■ EXERCISE DIRECTIONS
Using the records below, copy every line that holds the string "邢台金顶炭锅诚聘".

■ DATA SUPPLIED
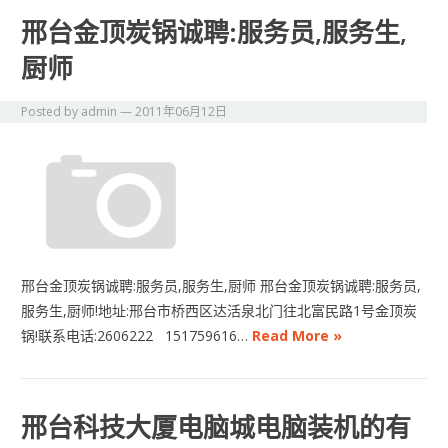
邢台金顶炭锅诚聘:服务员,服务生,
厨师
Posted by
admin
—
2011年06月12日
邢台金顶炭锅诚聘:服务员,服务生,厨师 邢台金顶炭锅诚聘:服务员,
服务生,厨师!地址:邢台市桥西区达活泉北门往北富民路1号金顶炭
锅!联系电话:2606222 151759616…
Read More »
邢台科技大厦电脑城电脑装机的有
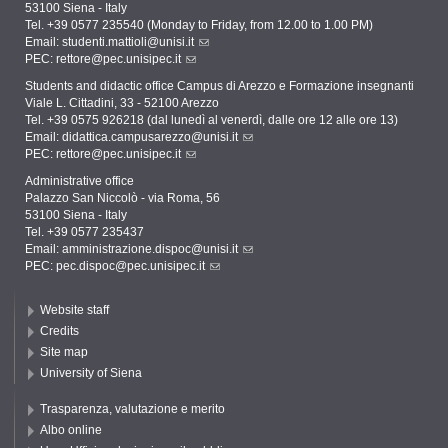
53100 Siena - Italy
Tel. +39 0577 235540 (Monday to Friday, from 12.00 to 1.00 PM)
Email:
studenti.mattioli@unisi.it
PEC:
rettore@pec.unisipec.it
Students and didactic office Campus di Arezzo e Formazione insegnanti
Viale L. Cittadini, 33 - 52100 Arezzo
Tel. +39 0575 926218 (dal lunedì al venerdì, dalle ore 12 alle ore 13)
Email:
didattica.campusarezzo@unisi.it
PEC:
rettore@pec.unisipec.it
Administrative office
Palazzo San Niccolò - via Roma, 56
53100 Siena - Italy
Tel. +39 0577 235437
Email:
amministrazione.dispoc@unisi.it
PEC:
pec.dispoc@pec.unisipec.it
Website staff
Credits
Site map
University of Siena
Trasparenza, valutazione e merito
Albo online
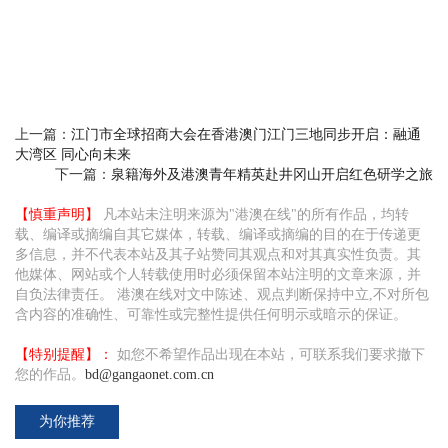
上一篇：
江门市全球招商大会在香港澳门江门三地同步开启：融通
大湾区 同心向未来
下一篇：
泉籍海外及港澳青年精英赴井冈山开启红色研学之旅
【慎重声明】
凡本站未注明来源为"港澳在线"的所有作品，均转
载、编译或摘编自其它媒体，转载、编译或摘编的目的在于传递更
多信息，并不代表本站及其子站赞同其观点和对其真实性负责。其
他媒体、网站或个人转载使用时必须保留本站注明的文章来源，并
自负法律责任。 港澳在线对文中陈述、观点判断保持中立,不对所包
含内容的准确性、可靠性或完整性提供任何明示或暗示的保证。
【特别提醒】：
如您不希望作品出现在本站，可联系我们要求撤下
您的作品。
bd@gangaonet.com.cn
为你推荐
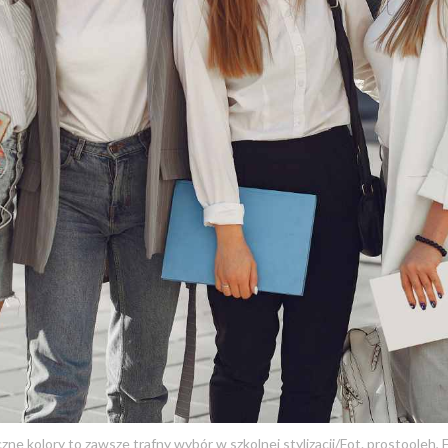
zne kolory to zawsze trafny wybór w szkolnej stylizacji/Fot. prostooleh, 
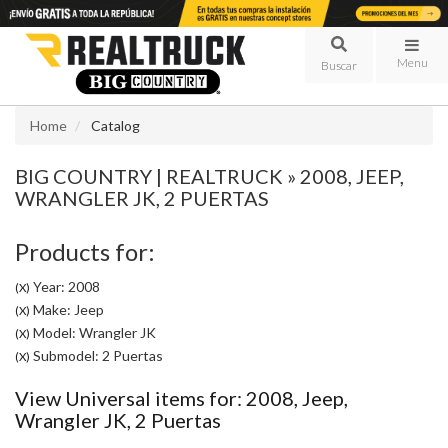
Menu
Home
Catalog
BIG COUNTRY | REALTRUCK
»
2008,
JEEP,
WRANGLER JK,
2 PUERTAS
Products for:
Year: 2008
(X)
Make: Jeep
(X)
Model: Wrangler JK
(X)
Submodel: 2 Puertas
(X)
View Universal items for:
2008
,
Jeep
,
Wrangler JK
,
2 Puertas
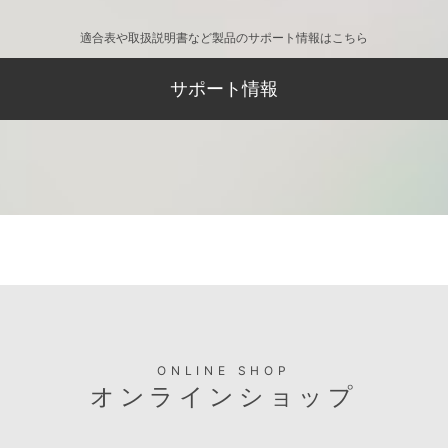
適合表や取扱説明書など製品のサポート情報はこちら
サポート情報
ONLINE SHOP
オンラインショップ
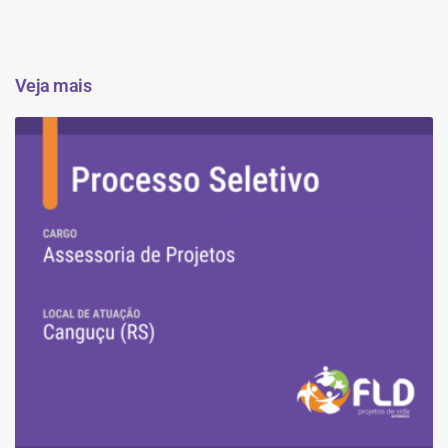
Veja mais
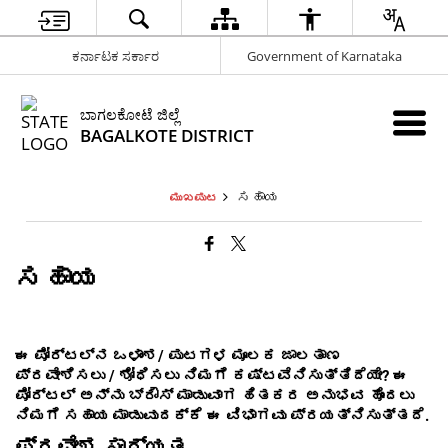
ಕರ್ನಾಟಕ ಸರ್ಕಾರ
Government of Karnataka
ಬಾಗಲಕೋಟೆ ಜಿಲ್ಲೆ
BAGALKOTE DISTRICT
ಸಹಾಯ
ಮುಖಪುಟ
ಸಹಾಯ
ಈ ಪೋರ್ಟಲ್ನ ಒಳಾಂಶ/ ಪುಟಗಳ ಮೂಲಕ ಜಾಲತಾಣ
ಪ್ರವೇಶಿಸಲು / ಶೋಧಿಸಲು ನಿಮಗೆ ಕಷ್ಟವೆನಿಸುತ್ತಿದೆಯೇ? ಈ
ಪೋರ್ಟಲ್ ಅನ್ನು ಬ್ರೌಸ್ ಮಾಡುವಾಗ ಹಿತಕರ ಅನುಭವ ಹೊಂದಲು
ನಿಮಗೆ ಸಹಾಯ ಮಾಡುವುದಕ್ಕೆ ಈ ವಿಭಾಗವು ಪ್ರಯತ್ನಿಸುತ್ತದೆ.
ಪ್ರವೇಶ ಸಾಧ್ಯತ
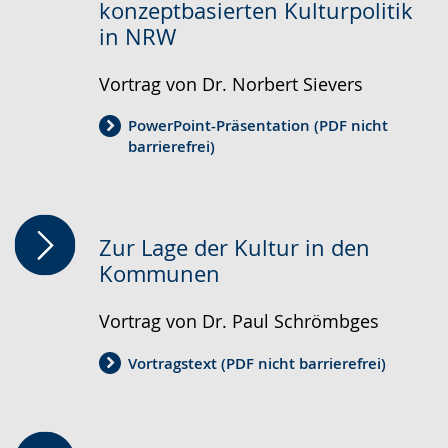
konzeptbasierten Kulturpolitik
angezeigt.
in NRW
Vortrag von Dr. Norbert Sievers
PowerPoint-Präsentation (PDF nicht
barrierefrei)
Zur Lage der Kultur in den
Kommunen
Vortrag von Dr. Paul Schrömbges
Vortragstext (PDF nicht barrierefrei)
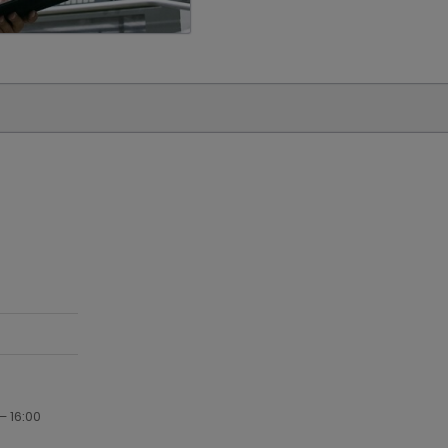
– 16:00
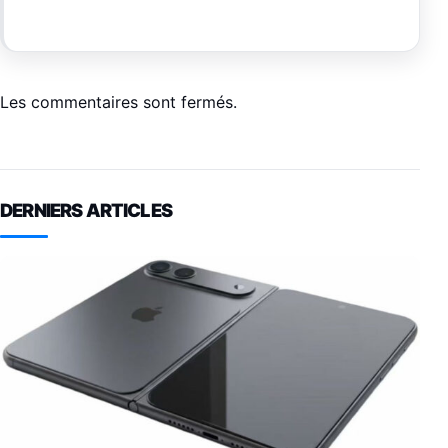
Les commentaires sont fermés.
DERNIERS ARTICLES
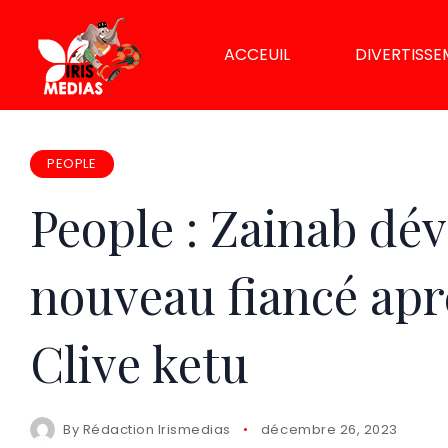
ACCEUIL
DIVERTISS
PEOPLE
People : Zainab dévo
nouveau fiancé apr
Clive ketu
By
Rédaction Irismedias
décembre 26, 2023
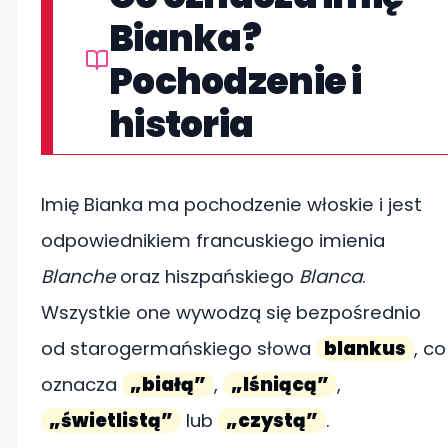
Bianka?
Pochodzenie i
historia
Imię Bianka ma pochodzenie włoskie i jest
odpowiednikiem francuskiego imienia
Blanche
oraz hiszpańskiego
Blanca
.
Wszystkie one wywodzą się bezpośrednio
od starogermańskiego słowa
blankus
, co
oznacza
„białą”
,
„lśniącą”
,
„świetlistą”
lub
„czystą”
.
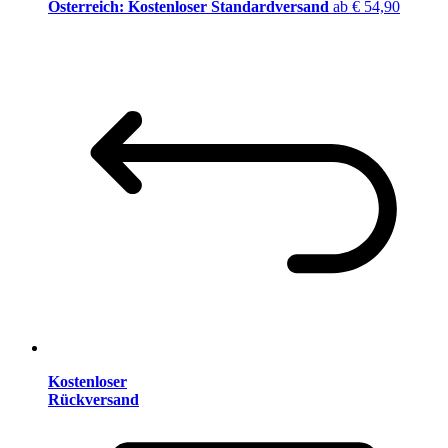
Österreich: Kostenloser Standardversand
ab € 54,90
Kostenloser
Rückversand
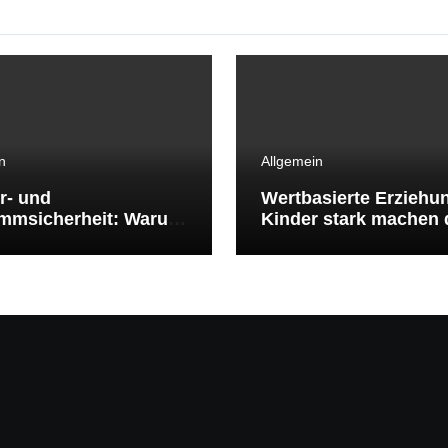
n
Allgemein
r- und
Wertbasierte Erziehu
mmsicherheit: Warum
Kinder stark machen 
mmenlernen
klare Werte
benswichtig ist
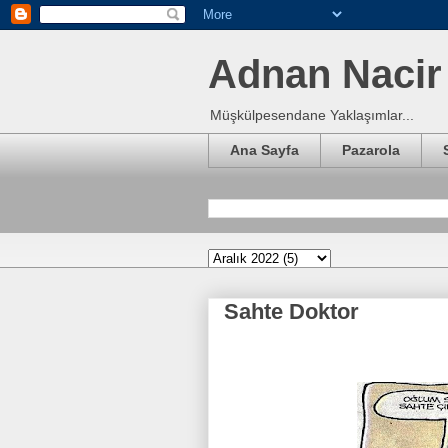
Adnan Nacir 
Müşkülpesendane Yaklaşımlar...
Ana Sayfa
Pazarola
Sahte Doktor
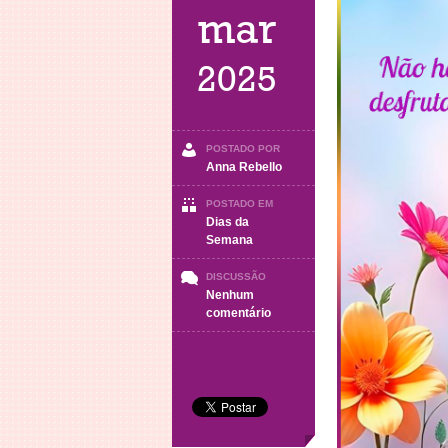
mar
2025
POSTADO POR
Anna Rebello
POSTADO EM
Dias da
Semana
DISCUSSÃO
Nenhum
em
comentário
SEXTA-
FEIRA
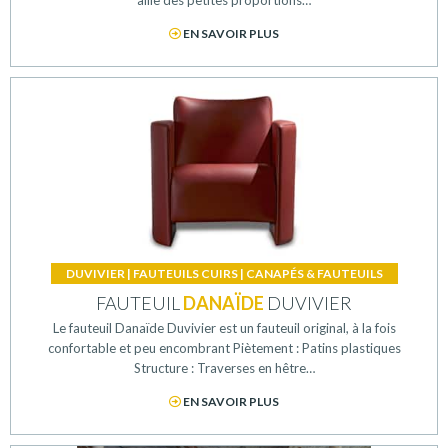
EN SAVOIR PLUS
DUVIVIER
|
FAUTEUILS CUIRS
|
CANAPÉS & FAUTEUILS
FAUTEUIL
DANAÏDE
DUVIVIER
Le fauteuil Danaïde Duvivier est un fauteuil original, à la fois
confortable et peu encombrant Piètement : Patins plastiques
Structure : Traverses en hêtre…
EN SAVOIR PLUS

■ RESPONSE
邢台金顶炭锅诚聘:服务员,服务生,
邢台金顶炭锅诚聘:服务员,服务生,厨师 邢台金顶炭锅诚聘:服务员,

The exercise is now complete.